We don't have an operator generating all these configurations: this operator is exactly what we have to make. Now a (very general!) way to attack such a problem is as follows. Call the set of configurations to be generated A; look for a greater set B of configurations with the following properties
1)   set A is a subset of set B
2)   given an element of set B, it is not too difficult to decide whether it belongs to set A as well
3)   we can make an operator generating all elements of set B.

With the aid of the generator (3) for the elements of set B, the elements of set B can then be generated in turn; they will be subjected to the decision criterion (2) which decides whether they have to be skipped or handed over, thus generating elements of set A. Thanks to (1) this algorithm will produce all elements of set A.

Three remarks are in order.
1)   If the whole approach makes sense, set B is not identical to set A and as it must contain set A as a (true) subset, it must be larger. Nevertheless, it is advised to choose it "as small as possible": the more elements it has, the more of them have to be rejected according to criterion (2).
2)   We should look for a decision criterion that is cheap to apply, or at least the discovery that an element of B does not belong to A should (on the average) be cheap.
3)   The assumption is that the generation of the elements of set B is easier than a direct generation of the elements of set A. If, nevertheless, the generation of the elements of set B still presents difficulties, we repeat our pattern of thinking, re-apply the trick and look for a still larger set C of configurations that contains B as a subset etc. (The careful reader will observe that in the course of our solution this will indeed happen.)

Above we have sketched a very general approach, applicable to many, very different problems, Faced with a particular problem, i.e. faced with a specific set A, the problem is of course, what to select for our set B.

In a moment of optimism one could think that this is an easy matter, thinking of the following technique. We list all the mutually independent conditions that our elements of set A must satisfy and omit one of them. Sometimes this works but as a general technique this is too naive; if we want to see its shortcomings, we only need to apply it blindly to the problem of the eight queens. We can characterize our solutions by the conditions:
1) there are 8 queens on the board
2) no two of the queens can take eachother.

Omitting either of these conditions gives for the set B the alternatives
B1: all configurations with N queens on the board such that no two queens can take each other
B2: all configurations of 8 queens on the board
But both sets are so ludicrously huge that they lead to utterly impractical algorithms. We have to be smarter. How?

(To be done):
[A] In the passage on generating configurations, reproduce the stretch from "In a moment" through "be smarter. How?".
[B] According to the passage on generating configurations, why is it advised to choose set B as small as possible?
[C] Continue the passage on generating configurations from the point where it stops.

(Source records)

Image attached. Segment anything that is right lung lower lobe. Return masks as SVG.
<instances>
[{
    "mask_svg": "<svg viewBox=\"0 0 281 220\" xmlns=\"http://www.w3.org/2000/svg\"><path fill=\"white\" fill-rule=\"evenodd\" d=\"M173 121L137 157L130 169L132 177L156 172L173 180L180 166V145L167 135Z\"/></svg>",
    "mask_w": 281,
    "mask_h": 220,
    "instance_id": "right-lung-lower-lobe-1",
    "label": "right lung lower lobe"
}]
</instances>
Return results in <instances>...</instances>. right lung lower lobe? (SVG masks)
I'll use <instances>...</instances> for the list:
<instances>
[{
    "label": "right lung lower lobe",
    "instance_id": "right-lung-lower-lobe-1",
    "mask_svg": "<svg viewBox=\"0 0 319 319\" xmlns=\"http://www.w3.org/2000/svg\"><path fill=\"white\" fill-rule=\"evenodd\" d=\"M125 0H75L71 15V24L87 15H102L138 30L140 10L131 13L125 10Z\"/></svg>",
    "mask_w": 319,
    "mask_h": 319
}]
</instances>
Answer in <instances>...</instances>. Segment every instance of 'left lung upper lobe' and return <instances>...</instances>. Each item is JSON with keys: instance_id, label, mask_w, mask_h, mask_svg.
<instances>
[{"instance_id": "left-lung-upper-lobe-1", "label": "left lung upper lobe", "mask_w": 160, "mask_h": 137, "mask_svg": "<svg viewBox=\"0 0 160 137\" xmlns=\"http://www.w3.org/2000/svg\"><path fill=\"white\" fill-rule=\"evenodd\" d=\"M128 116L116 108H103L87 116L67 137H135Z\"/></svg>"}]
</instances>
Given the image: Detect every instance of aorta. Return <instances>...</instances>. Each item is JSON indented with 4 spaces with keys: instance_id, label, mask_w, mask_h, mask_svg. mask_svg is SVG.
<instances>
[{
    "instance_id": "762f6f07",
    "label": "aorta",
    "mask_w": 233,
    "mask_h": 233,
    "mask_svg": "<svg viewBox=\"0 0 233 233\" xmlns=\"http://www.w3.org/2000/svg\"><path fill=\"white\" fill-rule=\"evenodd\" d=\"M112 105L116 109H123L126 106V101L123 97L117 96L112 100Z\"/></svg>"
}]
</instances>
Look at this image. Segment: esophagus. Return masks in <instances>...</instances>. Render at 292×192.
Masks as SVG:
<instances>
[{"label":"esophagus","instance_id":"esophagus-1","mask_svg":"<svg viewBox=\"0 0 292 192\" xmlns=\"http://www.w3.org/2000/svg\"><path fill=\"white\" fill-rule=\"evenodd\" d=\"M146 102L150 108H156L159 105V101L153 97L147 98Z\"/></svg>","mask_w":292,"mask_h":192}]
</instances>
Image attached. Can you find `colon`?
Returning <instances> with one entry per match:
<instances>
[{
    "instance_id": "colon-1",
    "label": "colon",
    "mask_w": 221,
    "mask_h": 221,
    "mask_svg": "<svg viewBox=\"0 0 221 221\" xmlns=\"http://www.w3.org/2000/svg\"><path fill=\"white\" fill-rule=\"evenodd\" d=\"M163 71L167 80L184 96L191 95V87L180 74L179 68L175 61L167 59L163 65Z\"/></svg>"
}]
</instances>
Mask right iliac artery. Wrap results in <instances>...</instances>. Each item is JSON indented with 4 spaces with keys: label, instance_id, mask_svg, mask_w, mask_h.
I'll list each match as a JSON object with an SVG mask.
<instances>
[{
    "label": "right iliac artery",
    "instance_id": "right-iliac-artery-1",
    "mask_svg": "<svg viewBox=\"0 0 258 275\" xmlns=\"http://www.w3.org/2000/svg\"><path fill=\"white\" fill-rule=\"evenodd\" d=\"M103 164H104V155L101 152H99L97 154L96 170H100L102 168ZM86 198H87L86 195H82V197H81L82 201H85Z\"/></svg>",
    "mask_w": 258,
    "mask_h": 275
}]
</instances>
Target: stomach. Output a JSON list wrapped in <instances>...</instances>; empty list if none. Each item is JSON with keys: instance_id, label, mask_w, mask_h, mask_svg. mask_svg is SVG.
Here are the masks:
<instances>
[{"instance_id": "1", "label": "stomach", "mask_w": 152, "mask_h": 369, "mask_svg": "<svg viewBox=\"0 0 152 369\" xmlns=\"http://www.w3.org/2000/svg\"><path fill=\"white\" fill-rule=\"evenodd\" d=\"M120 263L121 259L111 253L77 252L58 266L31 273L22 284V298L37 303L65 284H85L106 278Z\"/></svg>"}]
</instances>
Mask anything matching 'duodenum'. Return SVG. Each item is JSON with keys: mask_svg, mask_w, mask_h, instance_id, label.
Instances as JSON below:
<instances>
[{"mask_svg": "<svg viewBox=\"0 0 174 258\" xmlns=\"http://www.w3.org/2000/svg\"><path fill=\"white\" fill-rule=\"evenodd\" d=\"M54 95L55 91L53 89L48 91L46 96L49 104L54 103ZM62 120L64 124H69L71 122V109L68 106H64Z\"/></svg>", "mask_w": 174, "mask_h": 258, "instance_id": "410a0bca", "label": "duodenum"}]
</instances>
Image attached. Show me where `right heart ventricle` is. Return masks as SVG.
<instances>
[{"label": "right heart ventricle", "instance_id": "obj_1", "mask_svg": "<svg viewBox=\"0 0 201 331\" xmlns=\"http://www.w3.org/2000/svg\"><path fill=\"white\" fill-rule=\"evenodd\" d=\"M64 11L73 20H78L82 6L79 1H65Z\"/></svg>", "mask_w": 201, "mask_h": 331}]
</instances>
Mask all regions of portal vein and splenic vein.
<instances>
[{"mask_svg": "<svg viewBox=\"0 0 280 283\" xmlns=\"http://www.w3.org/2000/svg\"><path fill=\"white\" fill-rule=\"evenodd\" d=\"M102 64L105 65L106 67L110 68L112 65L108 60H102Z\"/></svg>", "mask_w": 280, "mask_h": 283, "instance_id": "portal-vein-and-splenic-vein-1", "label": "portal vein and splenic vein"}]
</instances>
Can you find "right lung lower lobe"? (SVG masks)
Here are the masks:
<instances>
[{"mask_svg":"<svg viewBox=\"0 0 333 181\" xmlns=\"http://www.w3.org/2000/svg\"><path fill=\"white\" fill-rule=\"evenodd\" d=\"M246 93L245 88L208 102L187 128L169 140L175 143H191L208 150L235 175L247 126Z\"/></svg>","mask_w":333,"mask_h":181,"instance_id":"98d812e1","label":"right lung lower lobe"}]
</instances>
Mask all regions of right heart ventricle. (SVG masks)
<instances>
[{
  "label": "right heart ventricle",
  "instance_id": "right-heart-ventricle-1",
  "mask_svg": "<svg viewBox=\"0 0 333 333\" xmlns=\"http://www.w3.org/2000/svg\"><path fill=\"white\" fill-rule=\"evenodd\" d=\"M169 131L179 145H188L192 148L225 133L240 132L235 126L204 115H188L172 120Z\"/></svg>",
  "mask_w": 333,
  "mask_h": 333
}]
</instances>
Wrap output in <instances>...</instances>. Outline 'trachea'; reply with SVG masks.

(Answers):
[A]
In a moment of optimism one could think that this is an easy matter, thinking of the following technique. We list all the mutually independent conditions that our elements of set A must satisfy and omit one of them. Sometimes this works but as a general technique this is too naive; if we want to see its shortcomings, we only need to apply it blindly to the problem of the eight queens. We can characterize our solutions by the conditions:
1) there are 8 queens on the board
2) no two of the queens can take eachother.

Omitting either of these conditions gives for the set B the alternatives
B1: all configurations with N queens on the board such that no two queens can take each other
B2: all configurations of 8 queens on the board
But both sets are so ludicrously huge that they lead to utterly impractical algorithms. We have to be smarter. How?

[B] The more elements set B has, the more of them have to be rejected according to criterion (2).

[C]
Well, at this stage of our considerations, being slightly "at a loss", we are not so much concerned with the efficiency of our final program but rather with the efficiency of our own thought processes! So, if we decide to make a list of the properties of solutions, in the hope of finding a useful clue, this is a rather undirected search; we should not invest too much mental energy in such a search, that is: for a start we should restrict ourselves to their obvious properties. Let us go ahead.
a)   No row may contain more than one queen; 8 queens are to be placed and the chess board has exactly 8 rows. As a result we can conclude that each row will contain precisely one queen.
b)   Similarly we conclude that each column will contain precisely one queen.
c)   There are fifteen "upward" diagonals, each of them containing at most one queen, i.e. 8 upward diagonals contain precisely one queen and 7 upward diagonals are empty.
d)   Similarly we conclude that 8 downward diagonals are occupied by one queen and 7 are empty.
e)   Given any non-empty configuration of queens such that no two of them can take each other, removal of any of these queens will result in a configuration sharing that property.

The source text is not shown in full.